Calls to expand ICC's scope to cover environmental destruction

The ICC will now review the AllRise complaint to determine whether it falls within its purview. Should this prove to be the case, the court may then decide to act on the request.

Although earlier cases against Bolsonaro have focused on accusations of inciting genocide of Indigenous peoples and failing to adequately protect them and their surroundings, Tuesday's filing more closely aligns with recent efforts to nudge the ICC toward prosecuting environmental crimes. 

In June, a group of international lawyers and experts took the step of publishing a proposed legal definition for the crime of "ecocide" and calling on the court's founding treaty to be expanded to include "protections for serious environmental harm, already recognized to be a matter of international concern."

"It is exactly what the Rome Statute defines as a crime against humanity: the intentional destruction of the environment and environmental defenders," Wesemann said.

ICC filing comes ahead of UN climate summit in Scotland

The complaint lodged by AllRise comes just three weeks before global leaders convene for the UN's 26th Climate Change Conference of the Parties, or COP26, in Glasgow, Scotland.

The 12-day summit, which kicks off on October 31, is designed to secure more ambitious political commitments to limiting the increase in global warming to far below 2 degrees Celsius (3.6 F) in the nearterm — with the ultimate aim of keeping it to 1.5 C over preindustrial levels — and attaining net-zero emissions by 2050.

Event organizers emphasize that, along with strategies such as phasing out coal use and investing in renewable sources of energy, countries will have to curtail deforestation to hit stated environmental targets.

Wesemann said AllRise's ICC filing was timed to come ahead of the COP26 climate talks, though he noted that his organization also had the G20 in mind — "but," he added, "October 12 is also Columbus Day, an important day for the global Indigenous community."
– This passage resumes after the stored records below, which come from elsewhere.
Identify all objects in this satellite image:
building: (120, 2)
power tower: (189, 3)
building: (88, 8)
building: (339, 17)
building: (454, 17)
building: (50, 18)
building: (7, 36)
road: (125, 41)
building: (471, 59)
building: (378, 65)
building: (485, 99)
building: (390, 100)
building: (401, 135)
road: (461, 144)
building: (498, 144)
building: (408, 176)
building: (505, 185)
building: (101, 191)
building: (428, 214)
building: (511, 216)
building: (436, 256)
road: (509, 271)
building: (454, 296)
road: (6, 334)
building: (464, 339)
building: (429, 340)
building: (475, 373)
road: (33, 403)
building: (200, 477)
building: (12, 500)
Wesemann said the complaint regarded the survival of the human race: "Our sole purpose ... is to ensure that state, private sector and political actors such as Jair Bolsonaro, and past and present members of his government who intentionally enable such destruction are held legally accountable." Mass deforestation has a "serious and scientifically proven impact on the global climate, he said, "and thus on our long-term survival."